Researching It Right - Vimta Labs

Ali On Content / 11 May 2009

With its expansion facilities well in place and the fact that the clinical research outsourcing market in India will grow at an amazing pace, the company is expected to post better performances in the coming future

Vimta LabsVimta Labs (VLL), which is in the business of contract research and testing activities, seems to be a good investment opportunity at its current levels and there are varied compelling reasons why we think so. It includes the good financial performance for Q4FY09, its noteworthy dividend payment history with a dividend yield of 3.63 per cent; good institutional holding in the counter and last but not the least, none of the promoters’ shares are pledged at the current levels. Another noticeable factor is that the company has high cash flows. Further, along with all these factors, the scrip is also well placed on the valuation front wherein its CMP of Rs 23 (FV Re 1) discounts its FY09 earnings by 11.50x (EPS of Rs 2). Even the EV/EBITDA of 3.26x is well placed. Additionally, its new facility is expected to drive growth in FY10. Considering these factors we recommend that investors should buy the scrip at its current levels with a target price of Rs 35 in the next one year.

As regards its business, VLL’s activities are spread over four areas - contract research, clinical reference laboratory services, testing and validation, and environmental consultancy. Regarding the capacities, in the last two years, VLL has invested in setting up a good infrastructure across various states in India. As for its research facilities, it has one regional lab in Chennai and two satellite labs at Vijaywada and Visakhapatnam. Going forward, the company has plans to have four regional labs and at least one satellite lab in each of the major states.

Till date the capacity constraints and delay in commissioning of the new facilities have affected the revenue and earning growth of the company. But with the new facility already in place, Vimta is ready to tap the huge opportunities in contract research and manufacturing services. Though an early sign of recovery has already been seen in Q4FY09, the actual ramp-up in the business will be seen from FY10E onwards. The clinical research outsourcing (CRO) market in India is estimated at USD 100 million and is expected to reach USD 300 million by 2010. With the new facility already in place, VLL is ready to tap these huge opportunities.

As mentioned earlier, the company has been paying dividend since FY02 and at current levels the dividend yield stands at 3.50 per cent (cum dividend).

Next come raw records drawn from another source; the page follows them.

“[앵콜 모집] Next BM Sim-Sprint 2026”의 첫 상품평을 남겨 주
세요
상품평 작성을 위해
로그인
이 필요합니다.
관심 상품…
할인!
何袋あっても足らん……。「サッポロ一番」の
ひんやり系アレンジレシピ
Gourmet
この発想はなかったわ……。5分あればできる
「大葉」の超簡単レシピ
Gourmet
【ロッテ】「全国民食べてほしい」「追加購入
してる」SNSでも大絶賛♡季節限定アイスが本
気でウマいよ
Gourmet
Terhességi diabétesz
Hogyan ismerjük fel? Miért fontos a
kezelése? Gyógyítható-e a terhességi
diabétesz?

Further, it also generates higher cash flows despite lower net profit. The reason is that recently the company has ramped up its facilities and as a result it has a depreciation of Rs 14.83 crore which is 3.35 times of its equity. The company also has good MF and FII investments to the tune of 22.56 per cent and 7.64 per cent respectively.

On the financial front, the topline of the company has witnessed growth but as mentioned earlier, its bottomline has got impacted on account of higher depreciation. For FY09, its topline stood at Rs 81.60 crore and bottomline at Rs 4.04 crore as compared to Rs 76.69 crore and Rs 6.25 crore respectively for FY08. But if we take look at the Q4FY09 results, it clearly shows that there are some signs of recovery in the bottomline too which stood at Rs 1.61 crore as compared to Rs 1.31 crore in Q4FY08. Considering all these factors, our recommendation to investors is to buy the scrip at current levels with a target price of Rs 35 in the next one year.